Regulatory and Safety Context
Global regulatory status — FDA, TGA, HPRA, MHRA, WADA
UNAPPROVED / WADA S0
MT-I (afamelanotide/Scenesse) is EU/FDA-approved for erythropoietic protoporphyria with an established regulatory safety profile under prescription medical supervision. MT-II has no approved indication in any jurisdiction — not the US (FDA), the EU, Australia (TGA), Ireland (HPRA), or the UK (MHRA). WADA classifies MT-II under S0 (Non-Approved Substances) — prohibited in sport.

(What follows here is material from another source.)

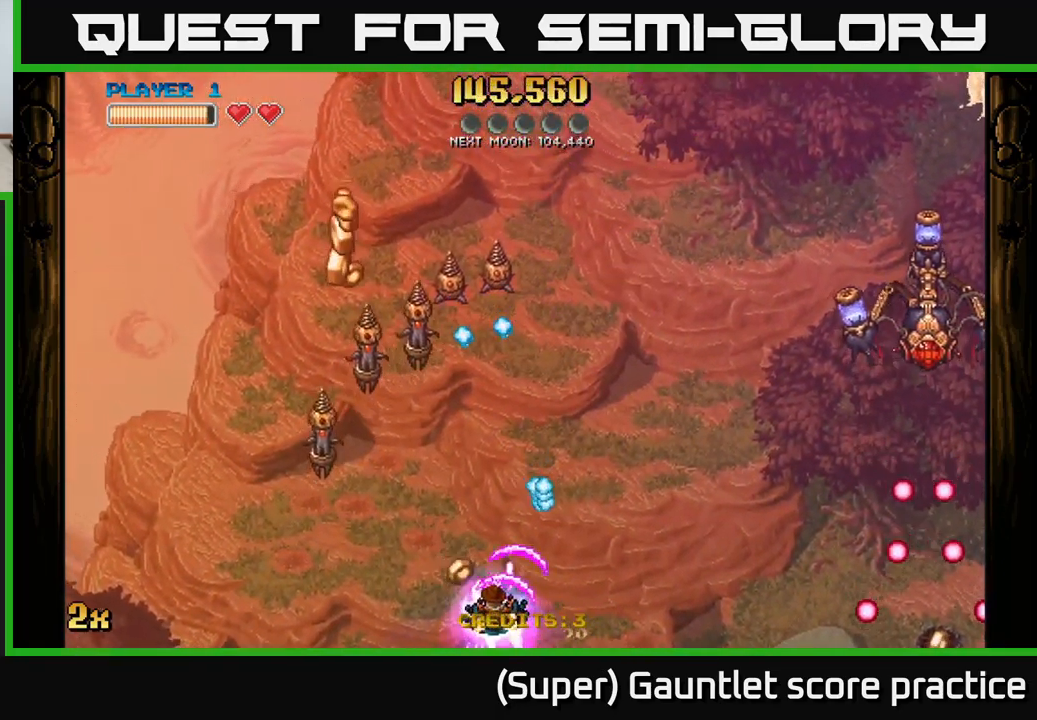
{"buttons": ["A"], "left_stick": "down-left", "events": [[50, "X", "down"], [50, "left_stick", "up"], [200, "X", "up"], [300, "left_stick", "down-left"]]}
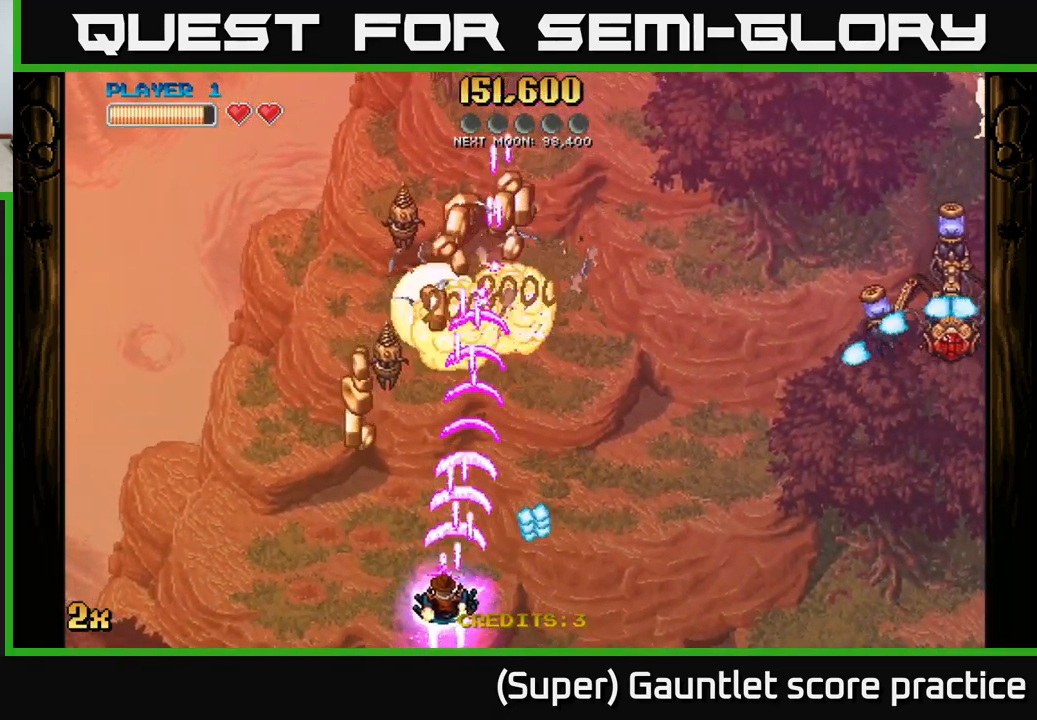
{"buttons": ["A"], "left_stick": "up", "events": [[34, "left_stick", "left"], [217, "left_stick", "up"]]}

Human safety data is limited to small Phase I trials (3–20 subjects) conducted in the 1990s–2000s. The controlled Phase I data documented nausea as the predominant adverse event at 0.025 mg/kg. Serious adverse events in the published record derive entirely from case reports of self-administered, uncontrolled use at doses substantially above the Phase I range.
Melanotan II and Hormonal Effects
Testosterone and gonadotropic axis — Raposinho 2003
No effect on LH / GH axis (rat)
No controlled trial data on testosterone suppression or elevation by MT-II exists. A rodent study found that MT-II co-infusion with NPY cancelled NPY's orexigenic and adipogenic effects, but did not affect NPY-driven suppression of the gonadotropic axis (LH) or the somatotropic axis (GH).[22] MT-II's pro-erectile signaling operates via central MC4R activation — driving downstream NO-mediated responses in cavernosal tissue — not through gonadal androgen pathways. Testosterone was not a primary or secondary endpoint in any published MT-II human trial. There is no controlled evidence supporting either testosterone-raising or testosterone-suppressing effects.